Hosting his latest solo album, Tomorrow’s Modern Boxes, on BitTorrent, Yorke threw it behind a $6 paywall, reaching a deal that netted him 90% of the profits, a marked improvement from the 30% cut that iTunes takes from every sale. Lo and behold, it ended up succeeding beyond the wildest dreams of anyone, netting upwards of $26 million, $24 million of which went right back into Yorke’s pocket, according to the A.V. Club. In a 2014 report released by BitTorrent, it claims that Tomorrow’s Modern Boxes was its most downloaded commodity all year, at 4.4 million.
Yorke himself has made his thoughts on the matter fairly clear in a post on BitTorrent’s blog, where he goes into detail about his motivation for this one-of-a-kind endeavor:
It’s an experiment to see if the mechanics of the system are something that the general public can get its head around. If it works well it could be an effective way of handing some control of internet commerce back to people who are creating the work. Bypassing the self-elected gatekeepers.

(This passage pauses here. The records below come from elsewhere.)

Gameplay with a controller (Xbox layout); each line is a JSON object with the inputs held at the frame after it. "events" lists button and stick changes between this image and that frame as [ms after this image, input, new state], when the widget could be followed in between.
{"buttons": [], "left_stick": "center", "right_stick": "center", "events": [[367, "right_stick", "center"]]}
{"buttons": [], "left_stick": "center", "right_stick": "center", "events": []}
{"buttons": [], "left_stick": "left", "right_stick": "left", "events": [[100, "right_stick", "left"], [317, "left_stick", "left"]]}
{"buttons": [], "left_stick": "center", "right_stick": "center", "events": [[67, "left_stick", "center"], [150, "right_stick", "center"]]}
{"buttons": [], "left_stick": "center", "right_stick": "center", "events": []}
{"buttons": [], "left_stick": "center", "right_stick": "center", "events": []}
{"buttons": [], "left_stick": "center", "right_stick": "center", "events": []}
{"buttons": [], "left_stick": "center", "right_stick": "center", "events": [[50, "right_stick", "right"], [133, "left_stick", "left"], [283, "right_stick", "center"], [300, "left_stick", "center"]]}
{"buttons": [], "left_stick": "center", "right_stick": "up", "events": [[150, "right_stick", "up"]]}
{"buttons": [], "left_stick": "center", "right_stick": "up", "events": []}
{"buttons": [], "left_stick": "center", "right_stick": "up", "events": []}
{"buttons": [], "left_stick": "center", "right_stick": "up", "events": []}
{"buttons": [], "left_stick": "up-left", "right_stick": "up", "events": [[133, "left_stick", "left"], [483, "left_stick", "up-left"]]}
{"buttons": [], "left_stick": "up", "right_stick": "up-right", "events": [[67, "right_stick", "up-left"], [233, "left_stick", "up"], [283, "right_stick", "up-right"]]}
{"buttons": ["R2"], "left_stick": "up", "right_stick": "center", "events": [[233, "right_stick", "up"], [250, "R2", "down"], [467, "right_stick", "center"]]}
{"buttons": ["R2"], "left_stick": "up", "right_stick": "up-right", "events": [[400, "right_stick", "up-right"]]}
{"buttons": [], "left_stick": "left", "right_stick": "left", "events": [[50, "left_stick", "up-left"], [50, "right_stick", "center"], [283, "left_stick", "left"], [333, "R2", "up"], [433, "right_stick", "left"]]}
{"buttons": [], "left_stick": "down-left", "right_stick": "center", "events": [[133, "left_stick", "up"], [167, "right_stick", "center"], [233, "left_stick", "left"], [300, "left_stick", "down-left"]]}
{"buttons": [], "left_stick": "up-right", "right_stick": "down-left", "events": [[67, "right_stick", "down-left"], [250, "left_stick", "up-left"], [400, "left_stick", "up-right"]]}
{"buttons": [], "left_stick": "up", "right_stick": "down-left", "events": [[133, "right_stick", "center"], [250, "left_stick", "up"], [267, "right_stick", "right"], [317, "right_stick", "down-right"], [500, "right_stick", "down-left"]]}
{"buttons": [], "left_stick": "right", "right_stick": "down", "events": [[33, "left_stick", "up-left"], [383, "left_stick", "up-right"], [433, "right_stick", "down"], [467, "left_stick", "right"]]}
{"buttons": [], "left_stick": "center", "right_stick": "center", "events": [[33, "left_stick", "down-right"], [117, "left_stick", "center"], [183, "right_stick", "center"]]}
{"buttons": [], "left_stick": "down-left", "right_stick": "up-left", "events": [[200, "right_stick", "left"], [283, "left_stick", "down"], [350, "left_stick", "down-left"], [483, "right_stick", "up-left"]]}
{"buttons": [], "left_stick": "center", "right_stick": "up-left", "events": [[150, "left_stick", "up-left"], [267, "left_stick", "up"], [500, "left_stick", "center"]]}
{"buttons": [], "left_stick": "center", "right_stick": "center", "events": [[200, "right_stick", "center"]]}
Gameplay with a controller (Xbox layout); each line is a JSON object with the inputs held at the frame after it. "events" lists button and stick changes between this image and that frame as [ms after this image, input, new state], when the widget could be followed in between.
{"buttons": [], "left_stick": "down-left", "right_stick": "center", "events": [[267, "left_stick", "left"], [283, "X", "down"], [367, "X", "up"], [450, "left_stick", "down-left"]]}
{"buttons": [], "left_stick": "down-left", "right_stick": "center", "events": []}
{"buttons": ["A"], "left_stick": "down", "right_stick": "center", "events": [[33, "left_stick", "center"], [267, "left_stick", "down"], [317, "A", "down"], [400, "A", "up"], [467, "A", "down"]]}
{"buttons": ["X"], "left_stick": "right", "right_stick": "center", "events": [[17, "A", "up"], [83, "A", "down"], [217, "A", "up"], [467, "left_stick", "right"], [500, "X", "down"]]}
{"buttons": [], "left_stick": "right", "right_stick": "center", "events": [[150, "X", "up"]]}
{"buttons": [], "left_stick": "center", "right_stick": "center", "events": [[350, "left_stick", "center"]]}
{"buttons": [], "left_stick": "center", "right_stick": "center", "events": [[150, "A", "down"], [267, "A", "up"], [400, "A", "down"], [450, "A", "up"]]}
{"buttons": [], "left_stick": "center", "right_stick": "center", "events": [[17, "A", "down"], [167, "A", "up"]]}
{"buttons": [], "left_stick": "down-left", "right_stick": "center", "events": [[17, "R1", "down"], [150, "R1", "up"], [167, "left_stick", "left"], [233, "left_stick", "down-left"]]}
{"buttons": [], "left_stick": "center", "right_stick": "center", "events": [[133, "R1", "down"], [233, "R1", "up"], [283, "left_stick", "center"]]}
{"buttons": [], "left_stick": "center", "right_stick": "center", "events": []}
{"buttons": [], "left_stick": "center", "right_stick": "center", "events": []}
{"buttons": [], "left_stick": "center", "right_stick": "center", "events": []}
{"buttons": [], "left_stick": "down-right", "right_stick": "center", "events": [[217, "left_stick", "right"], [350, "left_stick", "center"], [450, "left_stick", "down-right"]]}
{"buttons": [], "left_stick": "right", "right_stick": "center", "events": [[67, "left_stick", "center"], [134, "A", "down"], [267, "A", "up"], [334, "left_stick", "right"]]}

If it works anyone can do this exactly as we have done.
Based on the numbers, it would appear as though Yorke has stumbled onto something that could very well change the way we download music forever. Ponder for a moment the sheer magnitude of the situation: For 42.7 million streams on Spotify, Time estimates Calvin Harris made right around $260,000. For 89% fewer downloads of Yorke’s album to streams of Harris’s track, Yorke made over $23 million more. The simple math here shows that artists stand to profit in massive ways without streaming and download services skimming off a healthy cut the top.
Yorke is not the only artist leveraging the power of BitTorrent to deliver music to fans. In August, Skrillex’s OWSLA label released a 20-track bundle that also included music videos, album art, discount codes, and a free one-month subscription to the label’s Drip.FM service. Mad Decent boss Diplo still has a free bundle available (with a $5 pay wall option) featuring 12 tracks and artwork. Even Asking Alexandria got in on the action, offering a download that includes behind-the-scenes footage, music videos, and live recordings from performances.
More and more artists seem to be jumping on board with BitTorrent, which in many ways has proved to be a win-win situation for both them and their fans. The people making the music get fairly compensated for their efforts, and the ones consuming it get to pay a reasonable price for that work. Established services like iTunes and Spotify may not be going anywhere anytime soon, but they’ll certainly be given a run for their money by what’s proven to be a more-than-successful experiment. The industry is changing, and soon the people who distribute that music will need to change, too.